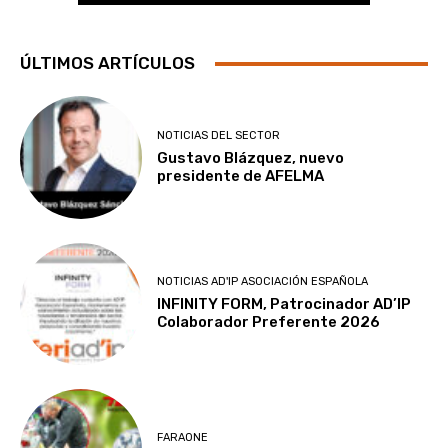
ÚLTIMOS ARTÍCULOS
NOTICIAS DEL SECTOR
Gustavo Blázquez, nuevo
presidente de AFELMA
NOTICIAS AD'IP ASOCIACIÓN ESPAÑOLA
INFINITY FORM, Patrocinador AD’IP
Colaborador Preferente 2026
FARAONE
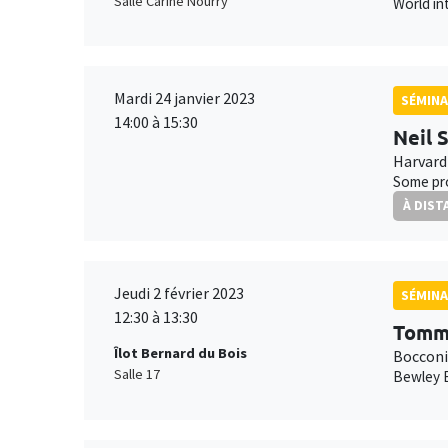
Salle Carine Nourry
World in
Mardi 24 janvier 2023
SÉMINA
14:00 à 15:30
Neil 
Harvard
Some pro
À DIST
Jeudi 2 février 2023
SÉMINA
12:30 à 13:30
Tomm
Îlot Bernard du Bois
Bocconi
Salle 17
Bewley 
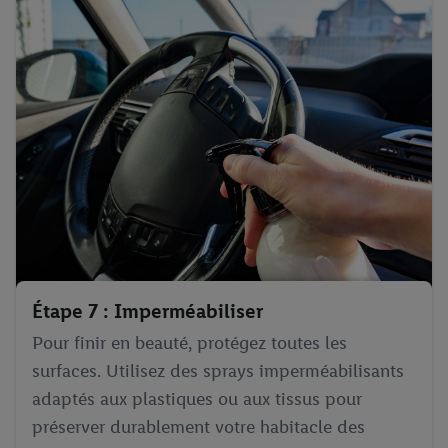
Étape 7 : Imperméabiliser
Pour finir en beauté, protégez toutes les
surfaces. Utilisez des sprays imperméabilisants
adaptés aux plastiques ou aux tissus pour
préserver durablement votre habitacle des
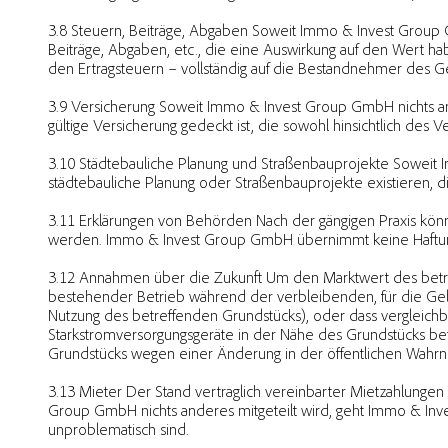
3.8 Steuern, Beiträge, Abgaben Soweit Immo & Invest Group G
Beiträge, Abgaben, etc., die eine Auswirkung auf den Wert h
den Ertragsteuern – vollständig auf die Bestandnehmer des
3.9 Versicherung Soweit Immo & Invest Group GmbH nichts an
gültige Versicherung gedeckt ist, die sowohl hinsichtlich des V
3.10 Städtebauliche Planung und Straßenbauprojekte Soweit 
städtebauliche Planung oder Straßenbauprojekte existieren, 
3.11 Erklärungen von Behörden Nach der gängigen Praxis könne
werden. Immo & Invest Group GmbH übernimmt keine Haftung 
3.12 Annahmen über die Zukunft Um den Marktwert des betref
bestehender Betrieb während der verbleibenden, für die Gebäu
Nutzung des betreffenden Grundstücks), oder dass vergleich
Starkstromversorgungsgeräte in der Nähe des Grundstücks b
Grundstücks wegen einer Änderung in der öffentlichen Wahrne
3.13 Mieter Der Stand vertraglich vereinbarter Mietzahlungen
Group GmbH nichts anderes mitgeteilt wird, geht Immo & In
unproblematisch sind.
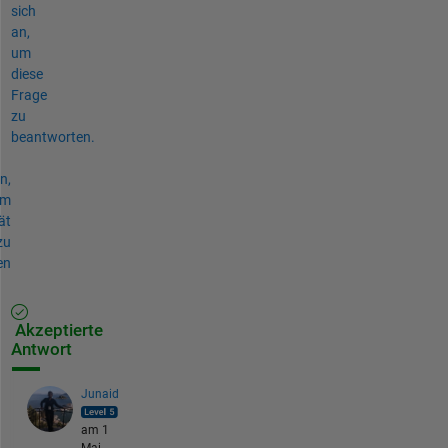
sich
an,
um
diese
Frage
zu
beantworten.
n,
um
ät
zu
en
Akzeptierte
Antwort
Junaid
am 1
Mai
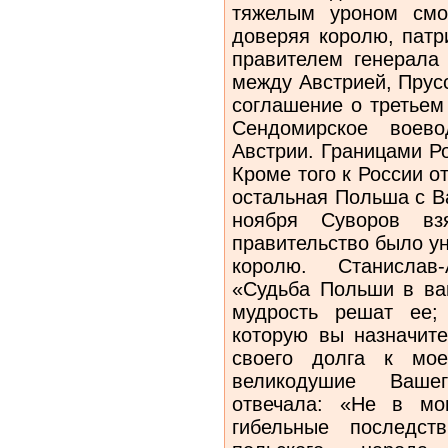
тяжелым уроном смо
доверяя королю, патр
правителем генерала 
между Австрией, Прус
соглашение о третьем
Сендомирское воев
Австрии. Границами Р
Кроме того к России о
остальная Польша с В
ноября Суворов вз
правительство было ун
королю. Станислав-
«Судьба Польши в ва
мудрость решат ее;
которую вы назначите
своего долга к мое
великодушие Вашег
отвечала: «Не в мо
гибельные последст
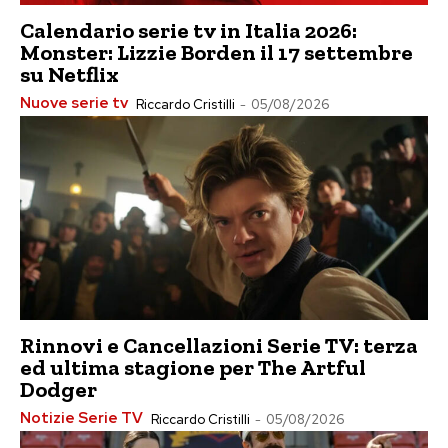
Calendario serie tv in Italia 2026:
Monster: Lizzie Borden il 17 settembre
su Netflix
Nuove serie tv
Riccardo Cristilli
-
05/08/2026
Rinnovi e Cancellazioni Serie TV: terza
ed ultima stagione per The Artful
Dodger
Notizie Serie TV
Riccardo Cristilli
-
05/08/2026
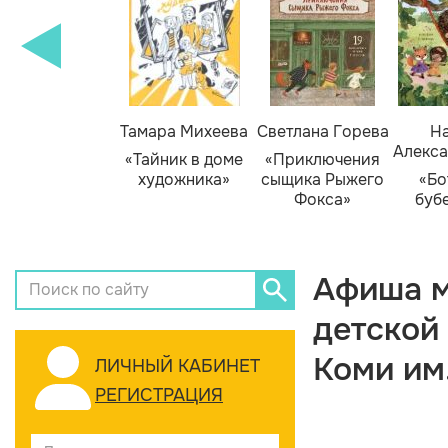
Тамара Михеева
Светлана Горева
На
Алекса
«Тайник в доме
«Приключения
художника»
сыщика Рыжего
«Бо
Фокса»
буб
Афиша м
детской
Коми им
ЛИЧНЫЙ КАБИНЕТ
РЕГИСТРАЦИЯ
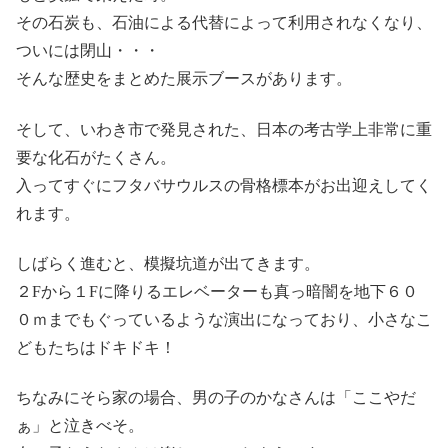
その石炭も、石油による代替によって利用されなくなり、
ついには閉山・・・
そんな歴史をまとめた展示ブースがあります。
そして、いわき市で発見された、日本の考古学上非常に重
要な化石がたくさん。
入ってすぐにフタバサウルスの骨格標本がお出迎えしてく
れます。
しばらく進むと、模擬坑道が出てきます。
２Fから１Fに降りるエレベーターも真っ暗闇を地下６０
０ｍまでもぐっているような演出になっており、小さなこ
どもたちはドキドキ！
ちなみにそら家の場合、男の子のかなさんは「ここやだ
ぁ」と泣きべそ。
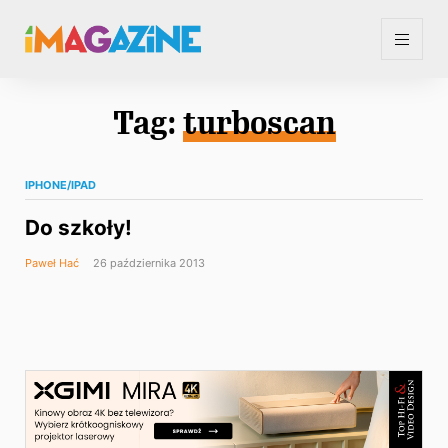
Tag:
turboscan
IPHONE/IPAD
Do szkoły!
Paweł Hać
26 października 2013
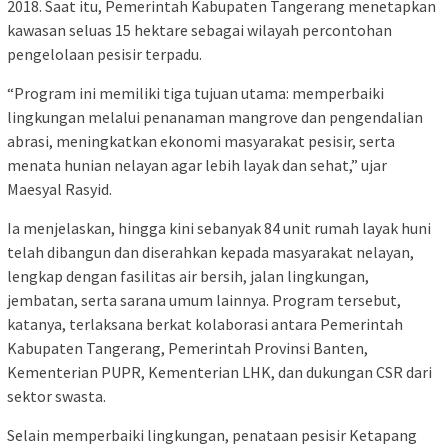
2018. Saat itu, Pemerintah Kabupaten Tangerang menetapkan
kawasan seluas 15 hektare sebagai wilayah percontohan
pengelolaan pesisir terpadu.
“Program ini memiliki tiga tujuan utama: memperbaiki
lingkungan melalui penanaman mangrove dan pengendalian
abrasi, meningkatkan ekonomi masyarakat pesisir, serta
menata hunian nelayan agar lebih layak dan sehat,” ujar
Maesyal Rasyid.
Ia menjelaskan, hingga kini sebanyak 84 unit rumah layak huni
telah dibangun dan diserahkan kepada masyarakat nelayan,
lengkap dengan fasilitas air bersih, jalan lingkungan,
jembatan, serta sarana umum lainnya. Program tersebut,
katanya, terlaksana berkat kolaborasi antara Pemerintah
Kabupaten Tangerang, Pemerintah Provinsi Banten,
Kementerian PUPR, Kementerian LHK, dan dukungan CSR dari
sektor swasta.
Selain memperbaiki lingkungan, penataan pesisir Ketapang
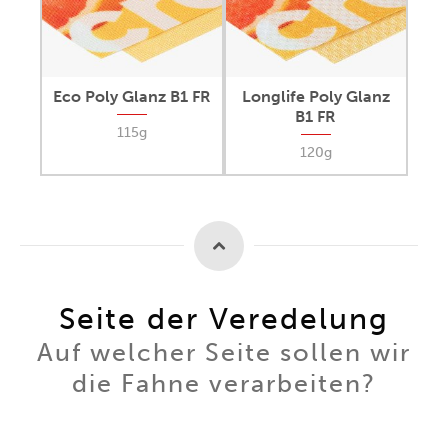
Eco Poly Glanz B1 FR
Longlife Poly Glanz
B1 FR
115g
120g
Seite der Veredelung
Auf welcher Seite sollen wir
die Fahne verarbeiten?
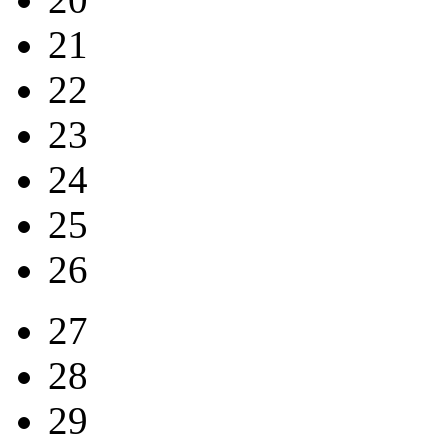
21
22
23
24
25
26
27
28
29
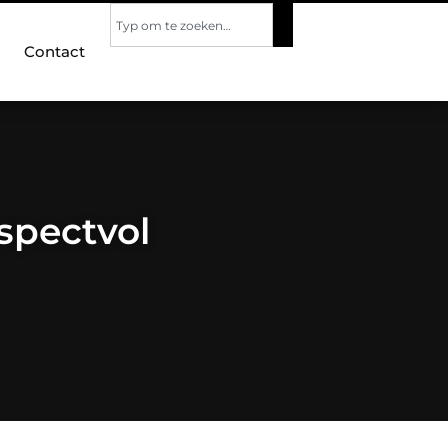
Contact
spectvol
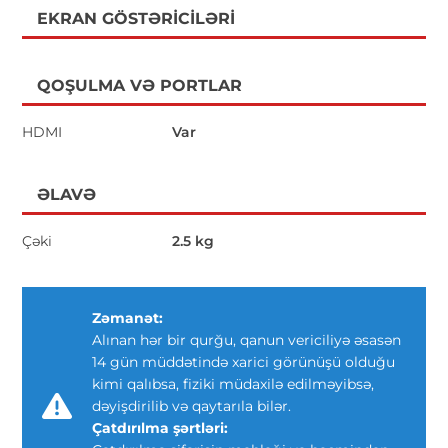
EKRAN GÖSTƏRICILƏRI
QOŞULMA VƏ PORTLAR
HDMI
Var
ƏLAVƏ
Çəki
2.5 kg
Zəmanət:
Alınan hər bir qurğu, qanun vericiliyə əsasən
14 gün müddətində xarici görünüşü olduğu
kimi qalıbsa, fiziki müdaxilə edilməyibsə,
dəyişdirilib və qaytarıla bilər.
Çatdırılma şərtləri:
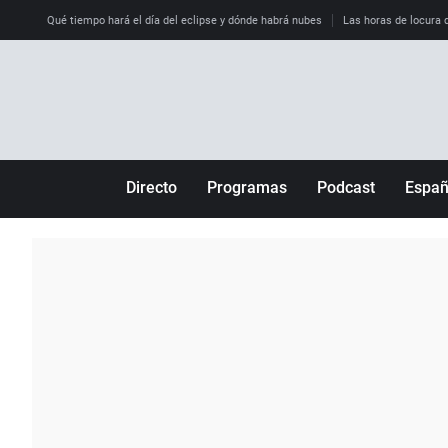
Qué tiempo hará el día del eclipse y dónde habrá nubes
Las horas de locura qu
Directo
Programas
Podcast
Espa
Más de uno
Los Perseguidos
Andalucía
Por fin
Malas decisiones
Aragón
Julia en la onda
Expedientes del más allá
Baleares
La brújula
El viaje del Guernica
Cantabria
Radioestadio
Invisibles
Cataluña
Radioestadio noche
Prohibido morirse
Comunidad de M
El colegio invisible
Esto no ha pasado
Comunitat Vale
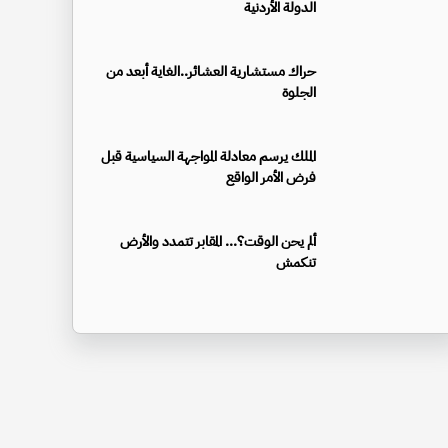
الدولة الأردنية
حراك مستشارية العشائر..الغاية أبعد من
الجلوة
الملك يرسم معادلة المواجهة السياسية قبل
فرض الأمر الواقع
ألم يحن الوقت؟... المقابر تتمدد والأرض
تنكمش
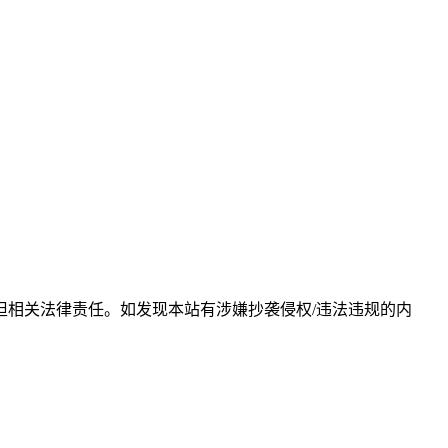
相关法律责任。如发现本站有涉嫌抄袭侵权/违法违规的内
——————————
[Work instruction]
Please reproduce every line of text read from the records above, character for character and in the same order, but leave out the picture markers.

[Expected answer]
ÚLTIMOS ARTÍCULOS
NOTICIAS DEL SECTOR
Gustavo Blázquez, nuevo
presidente de AFELMA
NOTICIAS AD'IP ASOCIACIÓN ESPAÑOLA
INFINITY FORM, Patrocinador AD’IP
Colaborador Preferente 2026
FARAONE
Salle Carine Nourry
World in
Mardi 24 janvier 2023
SÉMINA
14:00 à 15:30
Neil 
Harvard
Some pro
À DIST
Jeudi 2 février 2023
SÉMINA
12:30 à 13:30
Tomm
Îlot Bernard du Bois
Bocconi
Salle 17
Bewley 
Étape 7 : Imperméabiliser
Pour finir en beauté, protégez toutes les
surfaces. Utilisez des sprays imperméabilisants
adaptés aux plastiques ou aux tissus pour
préserver durablement votre habitacle des
3.8 Steuern, Beiträge, Abgaben Soweit Immo & Invest Group G
Beiträge, Abgaben, etc., die eine Auswirkung auf den Wert h
den Ertragsteuern – vollständig auf die Bestandnehmer des
3.9 Versicherung Soweit Immo & Invest Group GmbH nichts an
gültige Versicherung gedeckt ist, die sowohl hinsichtlich des V
3.10 Städtebauliche Planung und Straßenbauprojekte Soweit 
städtebauliche Planung oder Straßenbauprojekte existieren, 
3.11 Erklärungen von Behörden Nach der gängigen Praxis könne
werden. Immo & Invest Group GmbH übernimmt keine Haftung 
3.12 Annahmen über die Zukunft Um den Marktwert des betref
bestehender Betrieb während der verbleibenden, für die Gebäu
Nutzung des betreffenden Grundstücks), oder dass vergleich
Starkstromversorgungsgeräte in der Nähe des Grundstücks b
Grundstücks wegen einer Änderung in der öffentlichen Wahrne
3.13 Mieter Der Stand vertraglich vereinbarter Mietzahlungen
Group GmbH nichts anderes mitgeteilt wird, geht Immo & In
unproblematisch sind.
sich
an,
um
diese
Frage
zu
beantworten.
n,
um
ät
zu
en
Akzeptierte
Antwort
Junaid
am 1
Mai
тяжелым уроном смо
доверяя королю, патр
правителем генерала 
между Австрией, Прус
соглашение о третьем
Сендомирское воев
Австрии. Границами Р
Кроме того к России о
остальная Польша с В
ноября Суворов вз
правительство было ун
королю. Станислав-
«Судьба Польши в ва
мудрость решат ее;
которую вы назначите
своего долга к мое
великодушие Вашег
отвечала: «Не в мо
гибельные последст
Calendario serie tv in Italia 2026:
Monster: Lizzie Borden il 17 settembre
su Netflix
Nuove serie tv
Riccardo Cristilli
-
05/08/2026
Rinnovi e Cancellazioni Serie TV: terza
ed ultima stagione per The Artful
Dodger
Notizie Serie TV
Riccardo Cristilli
-
05/08/2026
Тамара Михеева
Светлана Горева
На
Алекса
«Тайник в доме
«Приключения
художника»
сыщика Рыжего
«Бо
Фокса»
буб
Афиша м
детской
Коми им
ЛИЧНЫЙ КАБИНЕТ
РЕГИСТРАЦИЯ
その石炭も、石油による代替によって利用されなくなり、
ついには閉山・・・
そんな歴史をまとめた展示ブースがあります。
そして、いわき市で発見された、日本の考古学上非常に重
要な化石がたくさん。
入ってすぐにフタバサウルスの骨格標本がお出迎えしてく
れます。
しばらく進むと、模擬坑道が出てきます。
２Fから１Fに降りるエレベーターも真っ暗闇を地下６０
０ｍまでもぐっているような演出になっており、小さなこ
どもたちはドキドキ！
ちなみにそら家の場合、男の子のかなさんは「ここやだ
ぁ」と泣きべそ。
Tag:
turboscan
IPHONE/IPAD
Do szkoły!
Paweł Hać
26 października 2013
2018. Saat itu, Pemerintah Kabupaten Tangerang menetapkan
kawasan seluas 15 hektare sebagai wilayah percontohan
pengelolaan pesisir terpadu.
“Program ini memiliki tiga tujuan utama: memperbaiki
lingkungan melalui penanaman mangrove dan pengendalian
abrasi, meningkatkan ekonomi masyarakat pesisir, serta
menata hunian nelayan agar lebih layak dan sehat,” ujar
Maesyal Rasyid.
Ia menjelaskan, hingga kini sebanyak 84 unit rumah layak huni
telah dibangun dan diserahkan kepada masyarakat nelayan,
lengkap dengan fasilitas air bersih, jalan lingkungan,
jembatan, serta sarana umum lainnya. Program tersebut,
katanya, terlaksana berkat kolaborasi antara Pemerintah
Kabupaten Tangerang, Pemerintah Provinsi Banten,
Kementerian PUPR, Kementerian LHK, dan dukungan CSR dari
sektor swasta.
Selain memperbaiki lingkungan, penataan pesisir Ketapang
Eco Poly Glanz B1 FR
Longlife Poly Glanz
B1 FR
115g
120g
Seite der Veredelung
Auf welcher Seite sollen wir
die Fahne verarbeiten?
21
22
23
24
25
26
27
28
29
Contact
spectvol
EKRAN GÖSTƏRICILƏRI
QOŞULMA VƏ PORTLAR
HDMI
Var
ƏLAVƏ
Çəki
2.5 kg
Zəmanət:
Alınan hər bir qurğu, qanun vericiliyə əsasən
14 gün müddətində xarici görünüşü olduğu
kimi qalıbsa, fiziki müdaxilə edilməyibsə,
dəyişdirilib və qaytarıla bilər.
Çatdırılma şərtləri:
Qué tiempo hará el día del eclipse y dónde habrá nubes
Las horas de locura qu
Directo
Programas
Podcast
Espa
Más de uno
Los Perseguidos
Andalucía
Por fin
Malas decisiones
Aragón
Julia en la onda
Expedientes del más allá
Baleares
La brújula
El viaje del Guernica
Cantabria
Radioestadio
Invisibles
Cataluña
Radioestadio noche
Prohibido morirse
Comunidad de M
El colegio invisible
Esto no ha pasado
Comunitat Vale
الدولة الأردنية
حراك مستشارية العشائر..الغاية أبعد من
الجلوة
الملك يرسم معادلة المواجهة السياسية قبل
فرض الأمر الواقع
ألم يحن الوقت؟... المقابر تتمدد والأرض
تنكمش
相关法律责任。如发现本站有涉嫌抄袭侵权/违法违规的内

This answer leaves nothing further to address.